-- SOURCE DOCUMENT follows --

Once the poster boy for America’s manufacturing decline, Detroit now teems with new developments and fresh initiatives. Cruise ship visits doubled to 50 this year, with around 10,000 passengers contributing millions of dollars to the local economy. Many of those are first-time visitors who local tourism experts say might never have considered visiting Detroit as a stand-alone destination.
“This is business that I really didn’t have at all until this year because it didn’t seem to exist much before COVID,” says Bob Goldsmith, owner of the tour guide service Detroit Tour Connections. “We’re hoping for more [visitors] next year.”
Not entirely easy sailing
Catering to this fast-growing industry does have its challenges.
In some ports, access is still an issue. When the Viking Octantis arrived in Detroit in May, it had to dock at the larger Nicholson Terminal because the city’s main port wasn’t set up to receive it. (The smaller Ocean Navigator has been able to dock at Detroit’s main waterfront this year).
Port authorities say that updates, however, are expected to be made this off-season to allow the Octantis and an additional ship dock at Detroit’s main port from next year.
Access to customs facilities, since the ships regularly sail between U.S. and Canadian ports with passengers from a host of countries, is another issue, say observers. To mitigate the problem, ports such as Cleveland and Duluth-Superior have recently spent millions of dollars on creating new processing facilities, though others still lack the infrastructure.
It is also not ideal that passengers are only projected to spend around $150 to $180 on shore per person, as meals and sleeping quarters are already provided on board, says Annand.
The economic impact “straight away is not huge for our community,” adds Meisner, however, “the big impact is showcasing our destination to new travelers from across the country and the globe.”
With more ships now sailing thousands of miles across the Great Lakes, there is also a greater potential environmental impact on the region. Regulatory organizations, however, are working to mitigate that.
(The Great Lakes—North America’s most valuable resource—is at risk.)

-- SOURCE DOCUMENT concluded --

**TASKS FOR THIS EXERCISE:**
1. According to the Detroit cruise article, how many cruise ship visits did Detroit have this year?
2. Print the stretch of the Detroit cruise article from "In some ports, access" through "lack the infrastructure.".

-- EXCERPTED RECORDS follows --

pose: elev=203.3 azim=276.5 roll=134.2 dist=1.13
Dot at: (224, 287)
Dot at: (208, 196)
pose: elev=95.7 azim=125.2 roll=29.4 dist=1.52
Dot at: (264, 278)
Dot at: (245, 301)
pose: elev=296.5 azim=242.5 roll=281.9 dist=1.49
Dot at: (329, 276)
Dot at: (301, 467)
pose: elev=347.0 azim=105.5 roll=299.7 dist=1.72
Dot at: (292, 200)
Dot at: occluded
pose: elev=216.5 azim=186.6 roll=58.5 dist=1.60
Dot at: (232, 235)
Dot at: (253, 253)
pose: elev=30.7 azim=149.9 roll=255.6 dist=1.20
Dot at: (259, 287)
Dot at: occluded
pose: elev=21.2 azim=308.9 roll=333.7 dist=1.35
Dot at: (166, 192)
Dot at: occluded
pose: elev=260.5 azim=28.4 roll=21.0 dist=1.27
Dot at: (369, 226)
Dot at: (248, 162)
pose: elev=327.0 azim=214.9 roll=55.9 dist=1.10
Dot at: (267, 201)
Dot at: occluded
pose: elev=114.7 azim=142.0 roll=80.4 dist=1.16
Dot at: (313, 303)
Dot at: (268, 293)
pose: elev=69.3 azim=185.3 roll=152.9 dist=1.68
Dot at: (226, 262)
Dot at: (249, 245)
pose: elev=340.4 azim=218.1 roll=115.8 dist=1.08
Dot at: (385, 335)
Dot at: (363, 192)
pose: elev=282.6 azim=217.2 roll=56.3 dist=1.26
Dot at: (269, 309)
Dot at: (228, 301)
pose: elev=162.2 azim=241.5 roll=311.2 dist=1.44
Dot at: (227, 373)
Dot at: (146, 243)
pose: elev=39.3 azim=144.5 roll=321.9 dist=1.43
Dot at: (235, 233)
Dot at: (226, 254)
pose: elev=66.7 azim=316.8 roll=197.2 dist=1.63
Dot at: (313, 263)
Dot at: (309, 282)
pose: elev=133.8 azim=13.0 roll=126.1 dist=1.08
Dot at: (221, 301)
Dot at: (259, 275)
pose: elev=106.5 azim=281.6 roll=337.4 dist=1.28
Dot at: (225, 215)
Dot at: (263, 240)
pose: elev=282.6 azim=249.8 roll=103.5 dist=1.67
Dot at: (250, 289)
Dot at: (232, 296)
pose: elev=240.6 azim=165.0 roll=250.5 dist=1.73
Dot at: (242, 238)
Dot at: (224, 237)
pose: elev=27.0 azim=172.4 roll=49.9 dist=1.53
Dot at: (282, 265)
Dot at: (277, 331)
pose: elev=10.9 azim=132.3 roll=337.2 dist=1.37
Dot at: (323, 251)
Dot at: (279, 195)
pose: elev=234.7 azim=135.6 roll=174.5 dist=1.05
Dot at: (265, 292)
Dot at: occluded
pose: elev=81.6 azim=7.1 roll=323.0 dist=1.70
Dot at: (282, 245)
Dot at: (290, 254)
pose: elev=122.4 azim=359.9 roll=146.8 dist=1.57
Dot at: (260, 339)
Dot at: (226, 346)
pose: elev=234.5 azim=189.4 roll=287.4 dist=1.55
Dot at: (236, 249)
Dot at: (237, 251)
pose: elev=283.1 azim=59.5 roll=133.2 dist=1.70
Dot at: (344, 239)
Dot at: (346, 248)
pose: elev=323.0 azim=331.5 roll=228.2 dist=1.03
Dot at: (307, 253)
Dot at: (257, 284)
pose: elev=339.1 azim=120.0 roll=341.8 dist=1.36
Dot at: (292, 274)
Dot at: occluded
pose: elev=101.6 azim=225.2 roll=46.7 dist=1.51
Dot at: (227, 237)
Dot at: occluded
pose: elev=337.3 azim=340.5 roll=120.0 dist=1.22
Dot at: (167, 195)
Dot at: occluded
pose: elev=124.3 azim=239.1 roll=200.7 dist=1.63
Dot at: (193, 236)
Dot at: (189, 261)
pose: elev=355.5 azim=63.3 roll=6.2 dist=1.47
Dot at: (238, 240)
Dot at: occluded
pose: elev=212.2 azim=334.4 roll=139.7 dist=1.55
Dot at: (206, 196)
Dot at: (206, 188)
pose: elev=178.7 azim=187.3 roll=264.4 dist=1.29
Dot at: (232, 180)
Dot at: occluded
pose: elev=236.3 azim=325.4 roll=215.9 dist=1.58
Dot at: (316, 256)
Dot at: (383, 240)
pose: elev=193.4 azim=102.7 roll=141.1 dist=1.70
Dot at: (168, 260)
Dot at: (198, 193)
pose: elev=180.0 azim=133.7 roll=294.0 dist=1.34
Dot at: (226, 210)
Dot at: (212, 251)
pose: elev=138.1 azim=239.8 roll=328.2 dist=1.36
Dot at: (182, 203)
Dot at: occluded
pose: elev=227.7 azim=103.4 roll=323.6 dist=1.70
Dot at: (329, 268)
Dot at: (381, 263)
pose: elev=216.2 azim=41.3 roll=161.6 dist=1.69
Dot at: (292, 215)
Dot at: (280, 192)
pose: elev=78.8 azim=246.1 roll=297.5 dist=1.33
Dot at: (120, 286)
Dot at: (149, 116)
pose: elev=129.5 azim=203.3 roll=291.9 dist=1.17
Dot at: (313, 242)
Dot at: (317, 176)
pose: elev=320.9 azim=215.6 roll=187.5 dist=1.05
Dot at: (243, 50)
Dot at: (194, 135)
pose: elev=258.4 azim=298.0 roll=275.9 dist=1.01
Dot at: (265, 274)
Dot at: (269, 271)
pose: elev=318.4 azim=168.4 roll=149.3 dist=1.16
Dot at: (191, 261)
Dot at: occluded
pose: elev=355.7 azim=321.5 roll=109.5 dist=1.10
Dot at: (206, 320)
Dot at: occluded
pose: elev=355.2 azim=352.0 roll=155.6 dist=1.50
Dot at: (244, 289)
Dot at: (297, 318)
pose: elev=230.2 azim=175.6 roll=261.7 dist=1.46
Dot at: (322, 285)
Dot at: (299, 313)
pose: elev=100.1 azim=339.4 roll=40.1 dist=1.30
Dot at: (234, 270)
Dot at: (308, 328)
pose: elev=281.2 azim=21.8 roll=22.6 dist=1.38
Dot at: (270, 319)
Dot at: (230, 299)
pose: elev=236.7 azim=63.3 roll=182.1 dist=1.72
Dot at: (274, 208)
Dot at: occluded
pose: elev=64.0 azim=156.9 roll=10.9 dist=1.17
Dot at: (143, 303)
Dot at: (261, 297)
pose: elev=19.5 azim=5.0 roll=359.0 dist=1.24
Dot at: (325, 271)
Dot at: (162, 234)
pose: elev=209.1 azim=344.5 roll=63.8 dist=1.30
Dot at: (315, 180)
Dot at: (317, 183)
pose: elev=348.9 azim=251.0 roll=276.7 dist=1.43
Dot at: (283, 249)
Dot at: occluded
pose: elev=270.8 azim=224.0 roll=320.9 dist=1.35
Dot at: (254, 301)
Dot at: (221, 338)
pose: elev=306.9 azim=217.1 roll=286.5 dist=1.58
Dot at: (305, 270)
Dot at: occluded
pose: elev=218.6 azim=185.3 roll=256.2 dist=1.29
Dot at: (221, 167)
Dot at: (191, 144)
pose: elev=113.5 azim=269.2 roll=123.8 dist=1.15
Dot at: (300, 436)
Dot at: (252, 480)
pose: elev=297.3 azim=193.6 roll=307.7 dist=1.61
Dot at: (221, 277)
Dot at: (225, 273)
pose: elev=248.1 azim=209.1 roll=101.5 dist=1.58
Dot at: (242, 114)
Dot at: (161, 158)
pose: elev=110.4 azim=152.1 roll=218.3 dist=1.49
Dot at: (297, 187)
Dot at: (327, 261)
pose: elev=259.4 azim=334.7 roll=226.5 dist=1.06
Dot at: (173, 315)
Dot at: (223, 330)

-- EXCERPTED RECORDS concluded --

**SOLUTIONS IN ORDER:**
1. Cruise ship visits doubled to 50 this year.

2.
In some ports, access is still an issue. When the Viking Octantis arrived in Detroit in May, it had to dock at the larger Nicholson Terminal because the city’s main port wasn’t set up to receive it. (The smaller Ocean Navigator has been able to dock at Detroit’s main waterfront this year).
Port authorities say that updates, however, are expected to be made this off-season to allow the Octantis and an additional ship dock at Detroit’s main port from next year.
Access to customs facilities, since the ships regularly sail between U.S. and Canadian ports with passengers from a host of countries, is another issue, say observers. To mitigate the problem, ports such as Cleveland and Duluth-Superior have recently spent millions of dollars on creating new processing facilities, though others still lack the infrastructure.